Dmytro and his mother Alla, older sister Maria and younger brother Yehor were forced to leave Kyiv after Russia invaded Ukraine two years ago. His father (also called Dmytro) initially had to stay behind, but a back injury meant he was allowed to leave the army and join his family in Romania several months later.

“It was pretty hard," says Dmytro Jr. "But my family and a lot of my friends were supported by the international squash community who offered their help. Coming here without my father was tough because not everyone in my family speaks English. I had to do a lot to support my sister and brother. The first six months were difficult, but then things started getting better.”

Somewhat luckily, the Scherbakov family's first 'home' in Bucharest was a squash club. They were temporarily housed at Infinity Sports Arena which has four squash courts. "I had 24/7 access to the courts and a gym. It was like a dream, but at the same time we were living in a crazy situation," says Dmytro.

In Bucharest, Dmytro became friends with Romanian squash player Dima Dumitru and they trained together regularly. They applied for university scholarships in America - and both succeeded. Dumitru is now at Drexel in Philadelphia. "I feel like I needed this special person pushing me. Our friendship was very important," reflects Dmytro.

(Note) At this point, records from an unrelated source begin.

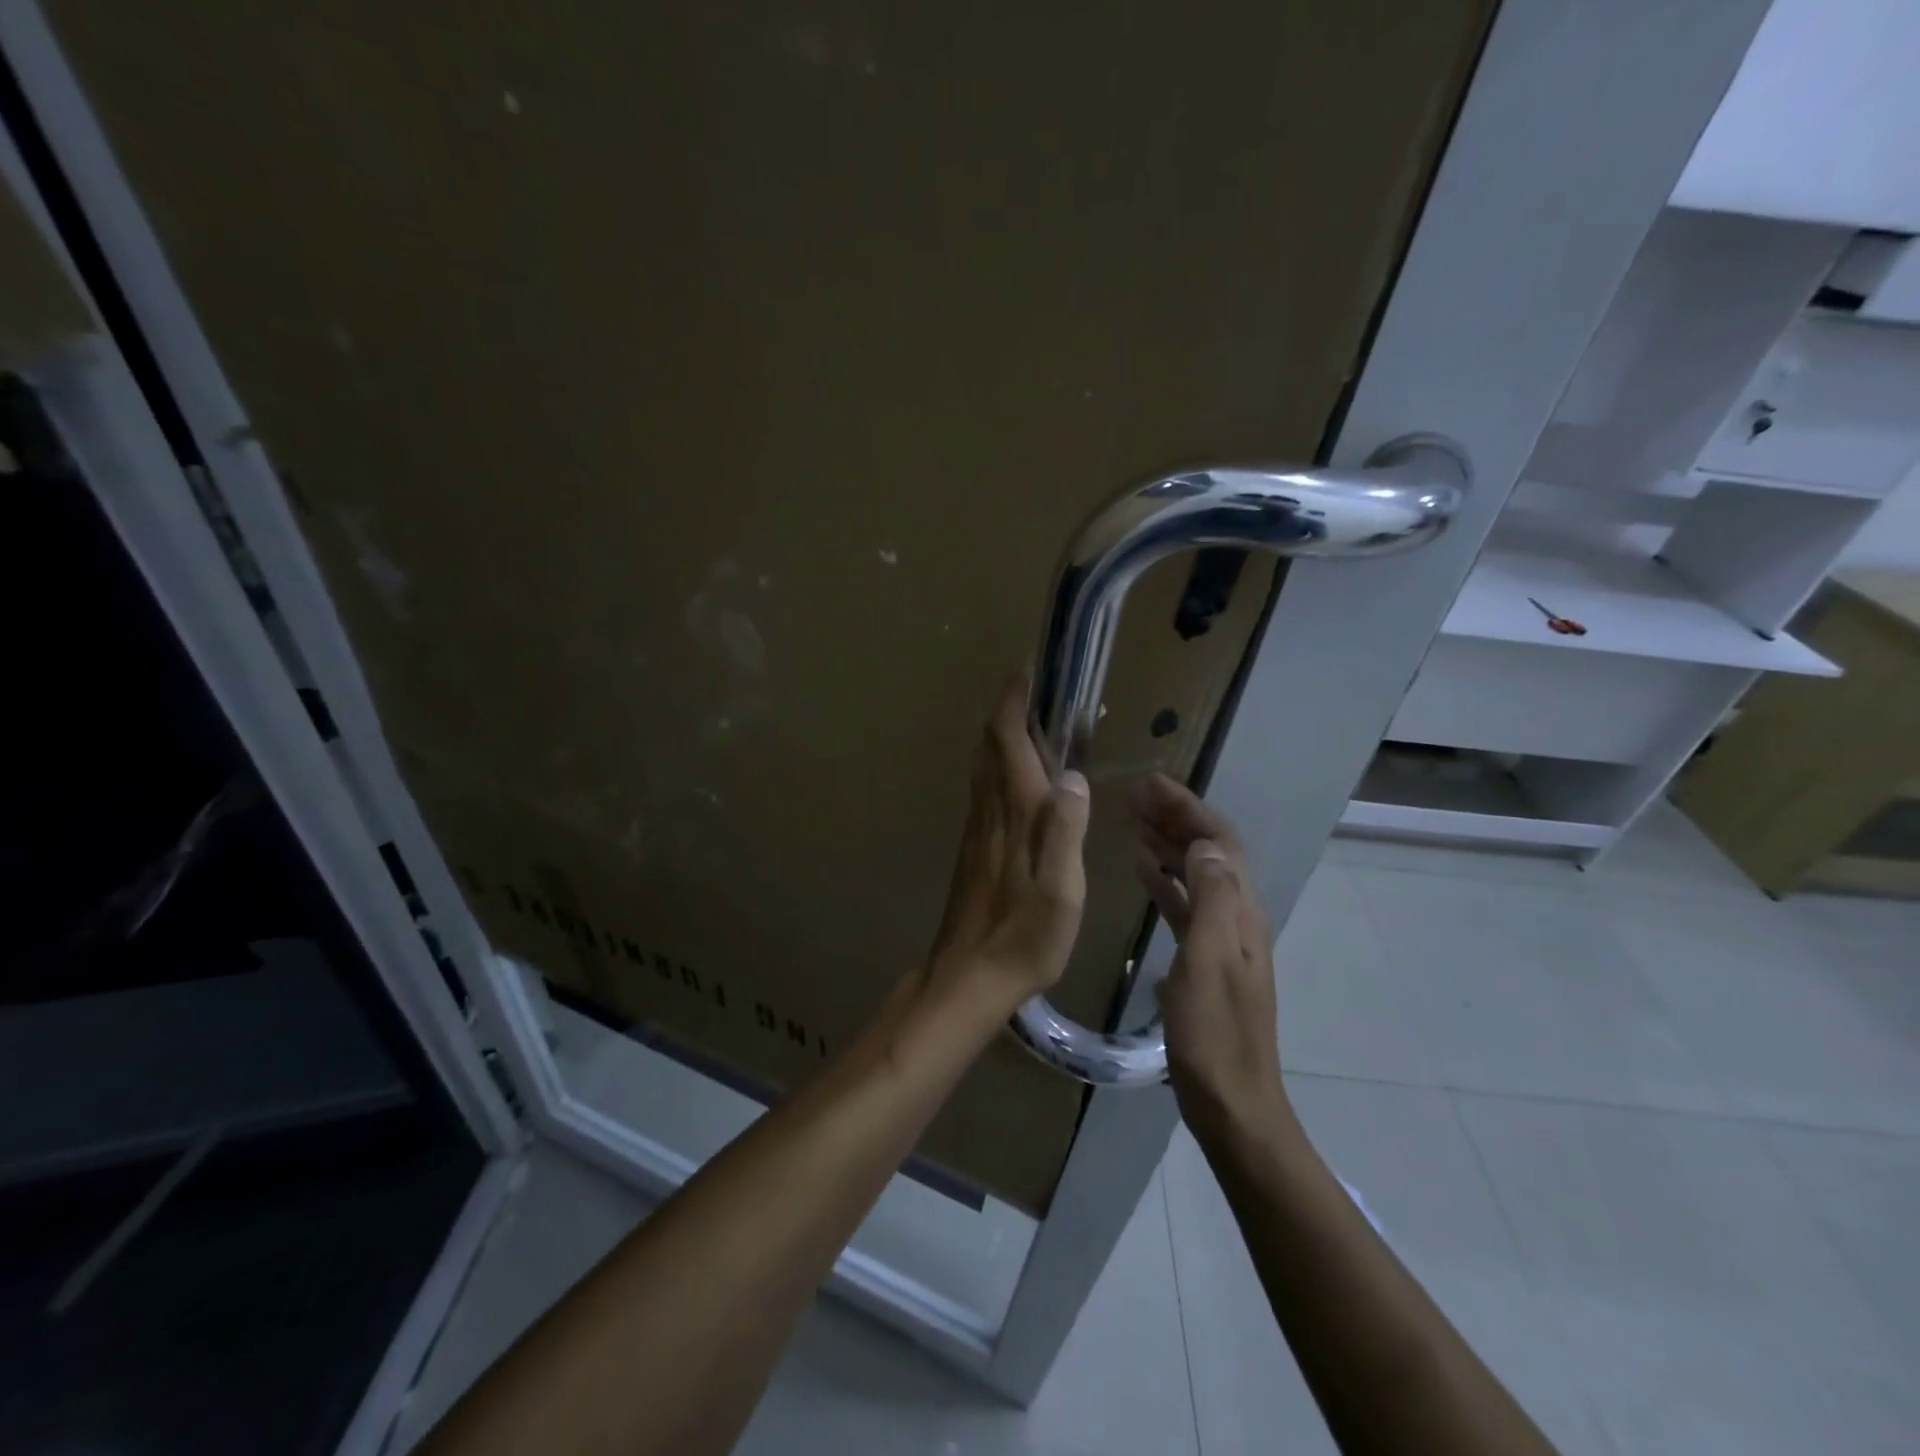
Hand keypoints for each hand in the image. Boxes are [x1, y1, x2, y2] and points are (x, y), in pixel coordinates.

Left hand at [926, 675, 1090, 1013]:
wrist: (968, 976)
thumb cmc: (1023, 938)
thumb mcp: (1061, 891)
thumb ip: (1065, 831)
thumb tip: (1071, 774)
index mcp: (1014, 815)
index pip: (1006, 742)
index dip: (1013, 704)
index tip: (1027, 673)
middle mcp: (989, 813)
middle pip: (988, 748)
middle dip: (1006, 713)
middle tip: (1034, 693)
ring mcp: (976, 832)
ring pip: (982, 769)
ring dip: (1000, 739)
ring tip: (1029, 726)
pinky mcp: (972, 851)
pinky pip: (983, 793)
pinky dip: (997, 769)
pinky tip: (1014, 782)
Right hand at [1131, 774, 1284, 1133]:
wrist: (1233, 1102)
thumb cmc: (1214, 1034)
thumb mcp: (1208, 963)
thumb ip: (1209, 901)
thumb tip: (1204, 844)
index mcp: (1240, 913)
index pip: (1220, 842)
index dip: (1189, 809)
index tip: (1153, 784)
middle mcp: (1236, 917)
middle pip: (1209, 852)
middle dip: (1176, 818)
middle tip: (1135, 795)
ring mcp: (1222, 938)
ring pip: (1196, 874)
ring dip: (1169, 844)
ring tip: (1133, 821)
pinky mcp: (1205, 959)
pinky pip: (1186, 904)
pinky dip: (1166, 881)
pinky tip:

At Trinity, Dmytro has benefited hugely from the training facilities and high standard of competition. "Coming from Ukraine, then Romania, I never had players [of the same standard] to train with," he says. "For me, it was all about solo work and ghosting to get my heart rate up.

“But the first time I went to the squash courts at Trinity, I saw people who weren't just hitting the ball well, they were beating me, making me sweat and work hard. I was so excited. As a junior my father sent me to Cairo and Barcelona to train with top players for a few weeks. That was good, but I have been at Trinity for seven months and I really feel the difference. I feel how much it helps me.”

This weekend will be Dmytro's third and final ESF European U19 Individuals appearance. His first was aged 16 in 2022 in Eindhoven - just weeks after the Russian invasion. He hadn't picked up a racket for two weeks, but was allowed a late entry into the tournament. "It was a crazy time but I was very grateful that the tournament director let me play," he says.

Dymtro turns 19 in May, so he will play his last ever junior tournament in his adopted home city. His coach, George Alexandru Constantinescu, is tournament director. Dymtro says: "When he told me the championships would be held here in Bucharest, I laughed. It's a perfect way to end my junior career.

"Spring break was last week so I came home back early from college to adjust to the time difference and prepare. I have the ability to match with anyone but my target is just playing my best squash.

“The seedings situation is pretty weird - whoever gets me in the first round might be a bit upset! But if you come to this tournament you have to expect to play the best players if you want to win, whether that is in the first round or later on. I am ready for anyone and anything - I just want to be on court for as long as I can.”